Can Norway and Algeria fill in European demand? Can anyone else? What will happen if the U.S. doesn’t increase gas exports to Europe?

I think there is some potential to bring in potentially more gas from Algeria, but of course that has its own risks with it. There have been terroristic attacks against some of the current LNG facilities in North Africa. In the past, there have been a lot of focus on central Asia potentially being a major source of supply but I think the question at this point is going to become, ‘Are those supplies adequately secure?’  I think something really, really major has happened. I’m not a foreign policy expert, but I think Ukraine is different than Georgia. Ukraine is a large country, which is really right between Russia and the rest of Europe, and Kiev and the other areas around it where most of the population is are very Europe-oriented, and armed conflict there is like armed conflict in the rest of Europe.

Some people say we haven’t had a crisis like this with Russia for 40 years… I think this fundamentally unsettles the balance of power, and it changes the game completely. As we recognize that I think we’ll become more aware that what we do with energy is maybe the single most important piece of the process of diplomacy.

Did anything in Tuesday’s energy security report surprise you? Stand out to you?

Even though it was just issued and it was well done, we’re moving into a whole new era. I don’t think anyone anticipated this change that’s dramatic and maybe semi-permanent.

Even if Russia doesn’t invade Ukraine, I think there’s a pretty significant risk it’s going to maintain control over Ukraine maybe for a long time. From an energy security standpoint, that creates a whole new uncertainty.

It’s almost like going back to square one, it’s such a basic change in the picture, I think it forces us to look at the energy supply fix completely different.

Who else could Russia or Gazprom turn to if it loses business from Ukraine and the rest of Europe?

For oil, it does sell into the global market, but Europe is its major customer. For gas, it’s been talking to China and South Korea, potentially it could sell more to Japan… but there are lots of obstacles. I’m not sure Japan or South Korea would buy from Russia if there’s a further escalation in tensions.

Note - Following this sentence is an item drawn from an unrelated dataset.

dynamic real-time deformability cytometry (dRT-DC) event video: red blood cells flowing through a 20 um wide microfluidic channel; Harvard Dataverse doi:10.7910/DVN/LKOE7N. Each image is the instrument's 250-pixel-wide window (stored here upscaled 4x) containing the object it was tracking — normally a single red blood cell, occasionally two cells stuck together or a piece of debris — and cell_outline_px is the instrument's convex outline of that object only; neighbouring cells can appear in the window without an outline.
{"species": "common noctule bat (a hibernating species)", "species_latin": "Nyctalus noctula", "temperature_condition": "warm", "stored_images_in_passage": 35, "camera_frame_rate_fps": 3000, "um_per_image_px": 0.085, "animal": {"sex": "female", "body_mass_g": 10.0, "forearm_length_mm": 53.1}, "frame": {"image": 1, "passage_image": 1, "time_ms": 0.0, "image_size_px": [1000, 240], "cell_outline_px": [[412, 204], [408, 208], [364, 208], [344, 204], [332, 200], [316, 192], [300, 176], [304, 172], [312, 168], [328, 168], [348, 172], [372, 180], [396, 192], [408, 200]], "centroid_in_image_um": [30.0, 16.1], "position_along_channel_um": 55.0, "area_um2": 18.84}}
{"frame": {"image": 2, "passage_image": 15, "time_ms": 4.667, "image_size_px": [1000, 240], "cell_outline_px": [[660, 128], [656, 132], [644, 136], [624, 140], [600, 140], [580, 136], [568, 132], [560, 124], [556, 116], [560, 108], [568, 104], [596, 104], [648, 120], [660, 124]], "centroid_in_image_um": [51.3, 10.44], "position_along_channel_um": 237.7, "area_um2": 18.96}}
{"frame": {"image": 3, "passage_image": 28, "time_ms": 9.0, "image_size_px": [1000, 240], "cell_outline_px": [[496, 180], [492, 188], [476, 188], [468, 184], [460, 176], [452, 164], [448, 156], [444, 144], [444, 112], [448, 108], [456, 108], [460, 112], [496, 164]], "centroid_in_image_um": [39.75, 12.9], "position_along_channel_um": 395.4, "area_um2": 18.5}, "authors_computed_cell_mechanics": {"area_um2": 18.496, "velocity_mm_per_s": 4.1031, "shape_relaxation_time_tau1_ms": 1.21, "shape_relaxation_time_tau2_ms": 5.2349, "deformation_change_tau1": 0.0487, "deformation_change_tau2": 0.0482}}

If the U.S. imposes economic sanctions on Russia, how would that affect the gas trade, especially American companies? The big fear is that Russia would retaliate by cutting off energy supplies. Essentially, both sides have some really major points of leverage. And both sides have some reasons not to want to promote the other. But given what’s happened, one would think unless Putin backs off there are going to be some pretty serious sanctions. Russia’s main source of income is selling energy, particularly selling to Europe. In terms of what happens near term, both sides have some significant leverage.

If we decide to ship LNG exports to Europe, that would have a major impact.